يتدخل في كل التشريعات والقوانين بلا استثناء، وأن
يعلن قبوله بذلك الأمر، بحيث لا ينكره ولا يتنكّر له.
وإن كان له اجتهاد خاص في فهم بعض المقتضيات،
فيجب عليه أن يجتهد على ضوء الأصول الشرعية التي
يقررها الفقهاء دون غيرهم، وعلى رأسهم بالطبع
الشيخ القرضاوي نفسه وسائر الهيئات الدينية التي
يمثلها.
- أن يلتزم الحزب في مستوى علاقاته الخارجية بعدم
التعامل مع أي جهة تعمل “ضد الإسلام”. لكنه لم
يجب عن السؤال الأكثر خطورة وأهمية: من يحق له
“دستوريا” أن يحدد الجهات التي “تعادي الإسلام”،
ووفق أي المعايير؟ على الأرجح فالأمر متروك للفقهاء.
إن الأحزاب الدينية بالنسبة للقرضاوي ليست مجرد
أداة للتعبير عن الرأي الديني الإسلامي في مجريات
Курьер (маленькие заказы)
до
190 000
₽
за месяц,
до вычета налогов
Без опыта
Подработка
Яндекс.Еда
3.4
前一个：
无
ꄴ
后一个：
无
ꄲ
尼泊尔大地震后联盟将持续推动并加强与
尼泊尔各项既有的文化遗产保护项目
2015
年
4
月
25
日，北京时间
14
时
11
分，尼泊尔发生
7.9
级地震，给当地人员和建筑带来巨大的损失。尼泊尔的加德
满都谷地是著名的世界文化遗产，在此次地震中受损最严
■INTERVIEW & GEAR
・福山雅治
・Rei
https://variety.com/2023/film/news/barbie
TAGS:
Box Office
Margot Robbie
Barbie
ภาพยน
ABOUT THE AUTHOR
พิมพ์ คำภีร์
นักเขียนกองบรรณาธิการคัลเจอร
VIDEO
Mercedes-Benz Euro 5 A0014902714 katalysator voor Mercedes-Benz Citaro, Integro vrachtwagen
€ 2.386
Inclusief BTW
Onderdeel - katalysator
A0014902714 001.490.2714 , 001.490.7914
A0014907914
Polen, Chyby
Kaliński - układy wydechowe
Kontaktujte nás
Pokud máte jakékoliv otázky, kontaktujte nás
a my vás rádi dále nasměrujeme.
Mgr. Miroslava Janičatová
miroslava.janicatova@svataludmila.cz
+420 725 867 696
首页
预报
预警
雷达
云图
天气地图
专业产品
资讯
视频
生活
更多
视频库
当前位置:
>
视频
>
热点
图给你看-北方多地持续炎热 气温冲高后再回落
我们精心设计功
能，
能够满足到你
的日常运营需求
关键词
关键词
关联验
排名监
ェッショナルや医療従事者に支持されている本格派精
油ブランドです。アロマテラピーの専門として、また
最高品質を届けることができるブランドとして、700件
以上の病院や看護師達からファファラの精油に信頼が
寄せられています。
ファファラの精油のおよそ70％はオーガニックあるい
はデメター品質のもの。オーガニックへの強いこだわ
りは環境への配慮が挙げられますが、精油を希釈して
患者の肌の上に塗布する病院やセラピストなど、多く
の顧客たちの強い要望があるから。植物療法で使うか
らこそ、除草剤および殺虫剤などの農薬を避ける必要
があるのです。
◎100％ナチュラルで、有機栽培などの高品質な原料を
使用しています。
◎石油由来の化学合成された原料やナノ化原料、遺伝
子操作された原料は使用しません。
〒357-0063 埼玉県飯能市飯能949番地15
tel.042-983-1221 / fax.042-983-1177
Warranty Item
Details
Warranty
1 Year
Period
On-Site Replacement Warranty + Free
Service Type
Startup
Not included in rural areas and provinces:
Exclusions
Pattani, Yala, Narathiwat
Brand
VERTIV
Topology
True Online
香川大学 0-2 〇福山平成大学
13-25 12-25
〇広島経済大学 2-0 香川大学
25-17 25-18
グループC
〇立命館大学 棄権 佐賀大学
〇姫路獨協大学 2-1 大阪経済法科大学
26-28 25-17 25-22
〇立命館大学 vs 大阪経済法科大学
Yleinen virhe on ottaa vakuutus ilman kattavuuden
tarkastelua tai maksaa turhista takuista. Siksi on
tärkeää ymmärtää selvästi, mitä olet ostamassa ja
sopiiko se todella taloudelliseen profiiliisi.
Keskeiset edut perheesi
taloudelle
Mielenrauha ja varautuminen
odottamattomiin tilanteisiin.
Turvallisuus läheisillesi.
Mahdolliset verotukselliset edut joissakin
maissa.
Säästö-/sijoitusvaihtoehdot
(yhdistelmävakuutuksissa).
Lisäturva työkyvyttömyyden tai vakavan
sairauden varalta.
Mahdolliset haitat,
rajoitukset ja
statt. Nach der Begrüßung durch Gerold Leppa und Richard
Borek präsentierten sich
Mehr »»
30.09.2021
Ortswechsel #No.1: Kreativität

About this exercise >>
Retype all the material exactly, missing nothing.

Written solution >>
يتدخل في كل التشريعات والقوانين بلا استثناء، وأن
يعلن قبوله بذلك الأمر، بحيث لا ينكره ولا يتنكّر له.
وإن كان له اجتهاد خاص في فهم بعض المقتضيات،
فيجب عليه أن يجتهد على ضوء الأصول الشرعية التي
يقررها الفقهاء دون غيرهم، وعلى رأسهم بالطبع
الشيخ القرضاوي نفسه وسائر الهيئات الدينية التي
يمثلها.
- أن يلتزم الحزب في مستوى علاقاته الخارجية بعدم
التعامل مع أي جهة تعمل “ضد الإسلام”. لكنه لم
يجب عن السؤال الأكثر خطورة وأهمية: من يحق له
“دستوريا” أن يحدد الجهات التي “تعادي الإسلام”،
ووفق أي المعايير؟ على الأرجح فالأمر متروك للفقهاء.
إن الأحزاب الدينية بالنسبة للقرضاوي ليست مجرد
أداة للتعبير عن الرأي الديني الإسلامي في مجريات
Курьер (маленькие заказы)
до
190 000
₽
за месяц,
до вычета налогов
Без опыта
Подработка
Яндекс.Еда
3.4
前一个：
无
ꄴ
后一个：
无
ꄲ
尼泊尔大地震后联盟将持续推动并加强与
尼泊尔各项既有的文化遗产保护项目
2015
年
4
月
25
日，北京时间
14
时
11
分，尼泊尔发生
7.9
级地震，给当地人员和建筑带来巨大的损失。尼泊尔的加德
满都谷地是著名的世界文化遗产，在此次地震中受损最严
■INTERVIEW & GEAR
・福山雅治
・Rei
https://variety.com/2023/film/news/barbie
TAGS:
Box Office
Margot Robbie
Barbie
ภาพยน
ABOUT THE AUTHOR
พิมพ์ คำภีร์
นักเขียนกองบรรณาธิการคัลเจอร
VIDEO
Mercedes-Benz Euro 5 A0014902714 katalysator voor Mercedes-Benz Citaro, Integro vrachtwagen
€ 2.386
Inclusief BTW
Onderdeel - katalysator
A0014902714 001.490.2714 , 001.490.7914
A0014907914
Polen, Chyby
Kaliński - układy wydechowe
Kontaktujte nás
Pokud máte jakékoliv otázky, kontaktujte nás
a my vás rádi dále nasměrujeme.
Mgr. Miroslava Janičatová
miroslava.janicatova@svataludmila.cz
+420 725 867 696
首页
预报
预警
雷达
云图
天气地图
专业产品
资讯
视频
生活
更多
视频库
当前位置:
>
视频
>
热点
图给你看-北方多地持续炎热 气温冲高后再回落
我们精心设计功
能，
能够满足到你
的日常运营需求
关键词
关键词
关联验
排名监
ェッショナルや医療従事者に支持されている本格派精
油ブランドです。アロマテラピーの専門として、また
最高品質を届けることができるブランドとして、700件
以上の病院や看護師達からファファラの精油に信頼が
寄せられています。
ファファラの精油のおよそ70％はオーガニックあるい
はデメター品質のもの。オーガニックへの強いこだわ
りは環境への配慮が挙げられますが、精油を希釈して
患者の肌の上に塗布する病院やセラピストなど、多く
の顧客たちの強い要望があるから。植物療法で使うか
らこそ、除草剤および殺虫剤などの農薬を避ける必要
があるのです。
◎100％ナチュラルで、有機栽培などの高品質な原料を
使用しています。
◎石油由来の化学合成された原料やナノ化原料、遺伝
子操作された原料は使用しません。
〒357-0063 埼玉県飯能市飯能949番地15
tel.042-983-1221 / fax.042-983-1177
Warranty Item
Details
Warranty
1 Year
Period
On-Site Replacement Warranty + Free
Service Type
Startup
Not included in rural areas and provinces:
Exclusions
Pattani, Yala, Narathiwat
Brand
VERTIV
Topology
True Online
香川大学 0-2 〇福山平成大学
13-25 12-25
〇広島経済大学 2-0 香川大学
25-17 25-18
グループC
〇立命館大学 棄権 佐賀大学
〇姫路獨協大学 2-1 大阪経済法科大学
26-28 25-17 25-22
〇立命館大学 vs 大阪経済法科大学
Yleinen virhe on ottaa vakuutus ilman kattavuuden
tarkastelua tai maksaa turhista takuista. Siksi on
tärkeää ymmärtää selvästi, mitä olet ostamassa ja
sopiiko se todella taloudelliseen profiiliisi.
Keskeiset edut perheesi
taloudelle
Mielenrauha ja varautuminen
odottamattomiin tilanteisiin.
Turvallisuus läheisillesi.
Mahdolliset verotukselliset edut joissakin
maissa.
Säästö-/sijoitusvaihtoehdot
(yhdistelmävakuutuksissa).
Lisäturva työkyvyttömyyden tai vakavan
sairauden varalta.
Mahdolliset haitat,
rajoitukset ja
statt. Nach der Begrüßung durch Gerold Leppa und Richard
Borek präsentierten sich
Mehr »»
30.09.2021
Ortswechsel #No.1: Kreativität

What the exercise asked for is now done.